Tytuł wpisu w pamiętniku odchudzania:
...diety nie ma, jest Obiad...



Vitaliowe sprawy dziwnym trybem suną, takim bardziej ode mnie niezależnym. Cokolwiek jem, waga spada... hmmm. Zauważyłam że wielkość wlasnoręcznie nakładanej na talerz porcji zmniejszyła się, bo  takie ustalenia kiedyś tam we mnie zapadły i widzę ze przyzwyczaiłam sie do takich  raczej damskich niż chłopskich porcji. Wymyśliłam sobie taki cichy podstęp. Mam ci ja w pracy kolezankę, bardzo szczupłą bądz to z natury, bądz z rozwagi ale szczupłą niezmiennie. Zaczęłam na początek kontrolować jej porcje śniadaniowe i obiadowe przy pomocy łypania okiem,  po czym swoją zawartość talerza upodobniłam do tej koleżankowej.

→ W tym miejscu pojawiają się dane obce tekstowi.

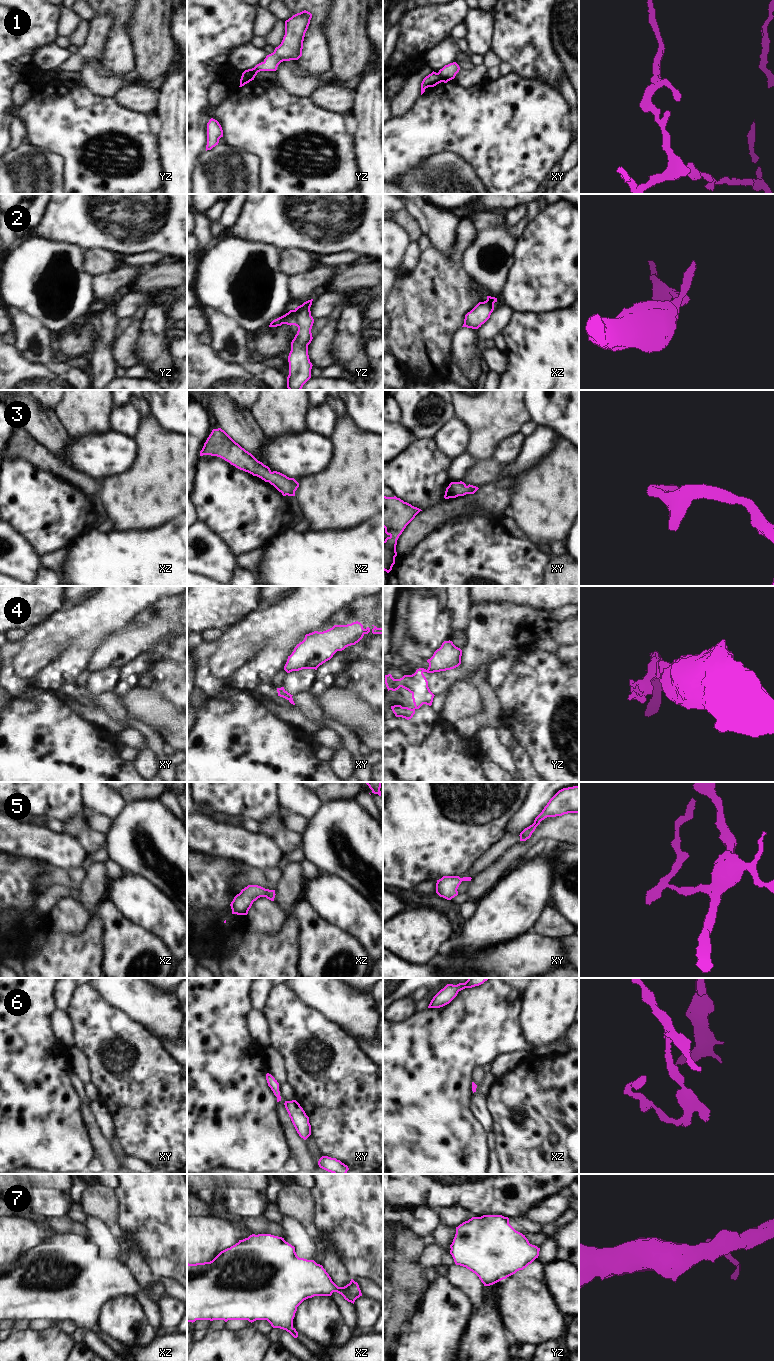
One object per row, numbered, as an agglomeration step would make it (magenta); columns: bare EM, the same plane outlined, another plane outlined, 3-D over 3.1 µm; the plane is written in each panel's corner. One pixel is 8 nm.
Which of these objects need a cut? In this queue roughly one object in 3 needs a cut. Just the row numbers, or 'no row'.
1, 2, 4

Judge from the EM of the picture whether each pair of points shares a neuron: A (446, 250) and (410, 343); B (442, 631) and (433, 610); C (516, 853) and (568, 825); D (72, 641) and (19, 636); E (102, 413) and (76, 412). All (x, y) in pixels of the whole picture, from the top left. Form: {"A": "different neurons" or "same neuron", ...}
{"A": "different neurons", "B": "different neurons", "C": "same neuron", "D": "different neurons", "E": "same neuron"}

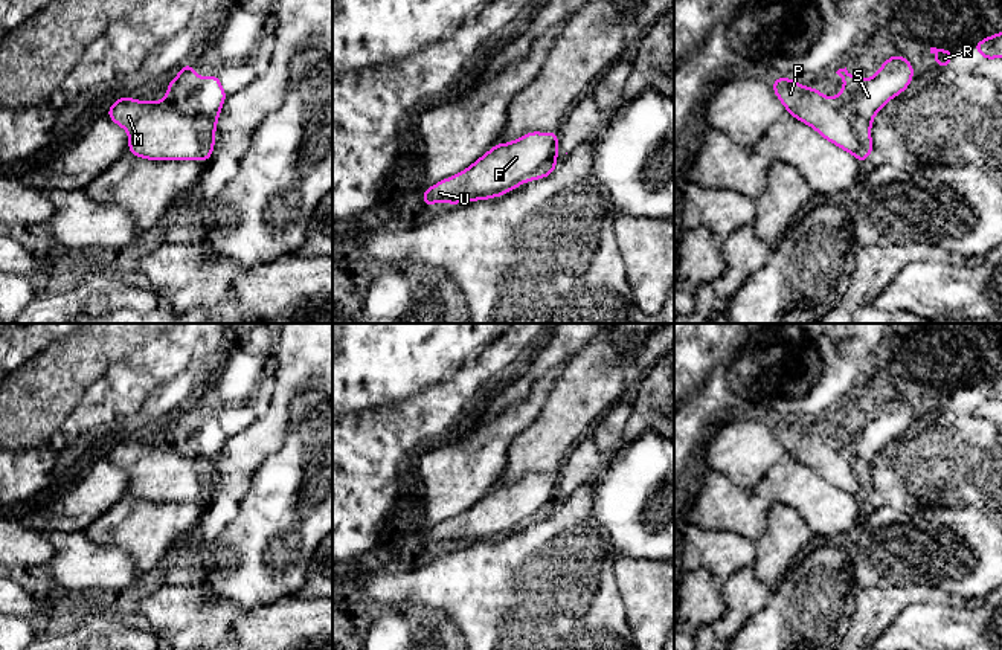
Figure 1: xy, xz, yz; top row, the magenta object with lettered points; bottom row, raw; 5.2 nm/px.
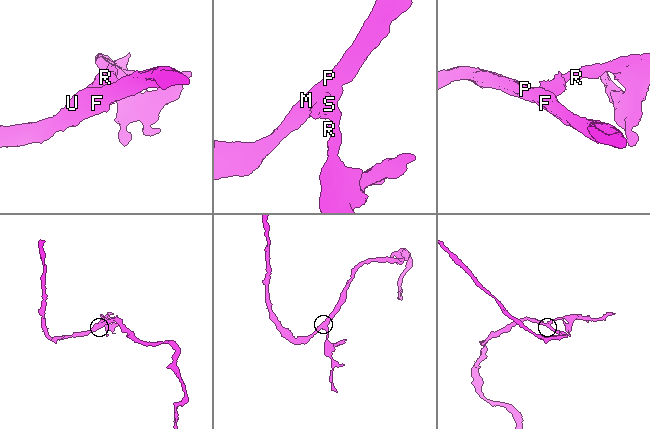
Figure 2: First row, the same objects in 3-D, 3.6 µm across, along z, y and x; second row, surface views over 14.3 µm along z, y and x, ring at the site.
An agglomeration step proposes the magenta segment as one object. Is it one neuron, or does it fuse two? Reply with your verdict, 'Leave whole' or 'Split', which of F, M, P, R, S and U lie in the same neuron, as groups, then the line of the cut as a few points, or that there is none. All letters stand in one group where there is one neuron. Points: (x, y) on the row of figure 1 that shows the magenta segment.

W sobotę natomiast odkryłam, ze moja ręka działa już niezależnie od mojej woli i to w dobra stronę. Stało się, ze Tomasz upichcił nam swój " wymarzony" obiad: schabowy, ziemniaki, surówka. Podwójne święto bo: Tomek w kuchni aktywny oraz obiad z serii "prawdziwy polski". Nawet Majka to zauwazyła, bo zamiast smacznego życzyła nam wszystkiego najlepszego a my dodaliśmy jeszcze " z okazji obiadu".Tomek owszem ugotował ale za nakładanie na talerze juz nie chciał odpowiadać, wielkość porcji ustaliłysmy tedy my, płeć żeńska.  Wyszło, ze tylko porcja Tomkowa była jednoznacznie zidentyfikowana, bo moja i Majki rózniła sie tylko wielkością surówki, przy czym Majka się upierała ze mój talerz należy do niej i odwrotnie. Ja to widzę jako sukces na moim odchudzającym poletku.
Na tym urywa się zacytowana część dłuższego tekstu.